Provided records:
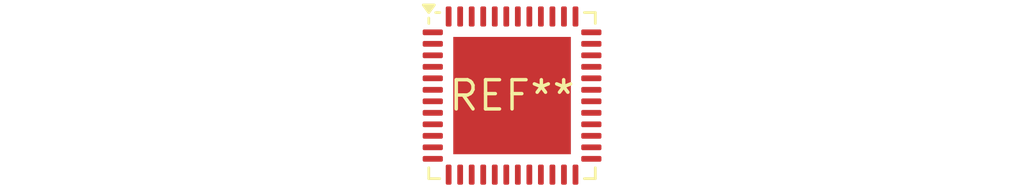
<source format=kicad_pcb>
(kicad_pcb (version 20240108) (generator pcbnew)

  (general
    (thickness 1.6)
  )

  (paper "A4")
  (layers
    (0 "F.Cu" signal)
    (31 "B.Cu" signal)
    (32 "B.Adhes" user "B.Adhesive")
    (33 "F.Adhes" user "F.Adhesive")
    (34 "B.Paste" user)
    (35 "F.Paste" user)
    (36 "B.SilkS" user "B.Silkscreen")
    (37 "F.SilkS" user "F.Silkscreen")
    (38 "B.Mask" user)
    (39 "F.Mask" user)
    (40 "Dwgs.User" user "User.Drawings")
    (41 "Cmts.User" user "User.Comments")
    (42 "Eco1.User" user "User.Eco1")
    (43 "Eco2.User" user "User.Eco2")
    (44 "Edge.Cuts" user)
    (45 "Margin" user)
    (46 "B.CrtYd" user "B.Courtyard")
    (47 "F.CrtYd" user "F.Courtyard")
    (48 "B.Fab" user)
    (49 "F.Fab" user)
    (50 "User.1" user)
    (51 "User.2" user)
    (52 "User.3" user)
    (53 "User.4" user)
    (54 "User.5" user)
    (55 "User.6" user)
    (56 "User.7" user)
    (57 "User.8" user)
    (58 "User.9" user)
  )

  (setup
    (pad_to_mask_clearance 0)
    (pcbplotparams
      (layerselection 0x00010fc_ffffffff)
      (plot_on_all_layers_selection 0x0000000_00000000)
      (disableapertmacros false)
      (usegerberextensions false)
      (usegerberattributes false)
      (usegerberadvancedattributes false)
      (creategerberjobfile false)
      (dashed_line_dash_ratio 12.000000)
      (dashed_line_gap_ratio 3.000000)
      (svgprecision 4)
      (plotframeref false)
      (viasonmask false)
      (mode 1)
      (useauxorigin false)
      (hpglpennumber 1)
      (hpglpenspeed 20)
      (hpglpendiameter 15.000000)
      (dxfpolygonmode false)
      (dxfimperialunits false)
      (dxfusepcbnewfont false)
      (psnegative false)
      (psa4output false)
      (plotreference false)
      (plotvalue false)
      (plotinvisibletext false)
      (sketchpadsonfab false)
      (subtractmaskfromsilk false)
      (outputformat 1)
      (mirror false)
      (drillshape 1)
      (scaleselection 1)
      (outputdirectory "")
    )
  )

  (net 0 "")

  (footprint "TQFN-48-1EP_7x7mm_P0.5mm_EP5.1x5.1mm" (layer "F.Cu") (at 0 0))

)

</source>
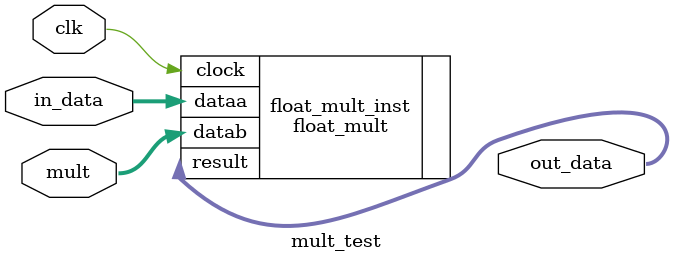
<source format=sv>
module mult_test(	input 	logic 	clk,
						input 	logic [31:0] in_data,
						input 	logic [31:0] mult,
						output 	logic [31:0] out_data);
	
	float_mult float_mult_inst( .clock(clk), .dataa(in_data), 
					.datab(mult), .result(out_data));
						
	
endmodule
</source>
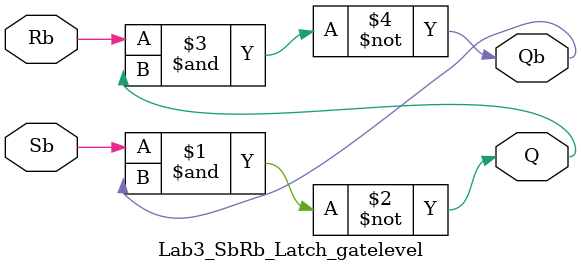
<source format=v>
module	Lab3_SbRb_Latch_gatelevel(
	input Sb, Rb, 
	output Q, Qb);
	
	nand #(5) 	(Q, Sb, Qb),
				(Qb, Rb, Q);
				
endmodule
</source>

Exercise:
Copy out each line in the preceding records that contains "CrtYd".

Answer box:
    (46 "B.CrtYd" user "B.Courtyard")
    (47 "F.CrtYd" user "F.Courtyard")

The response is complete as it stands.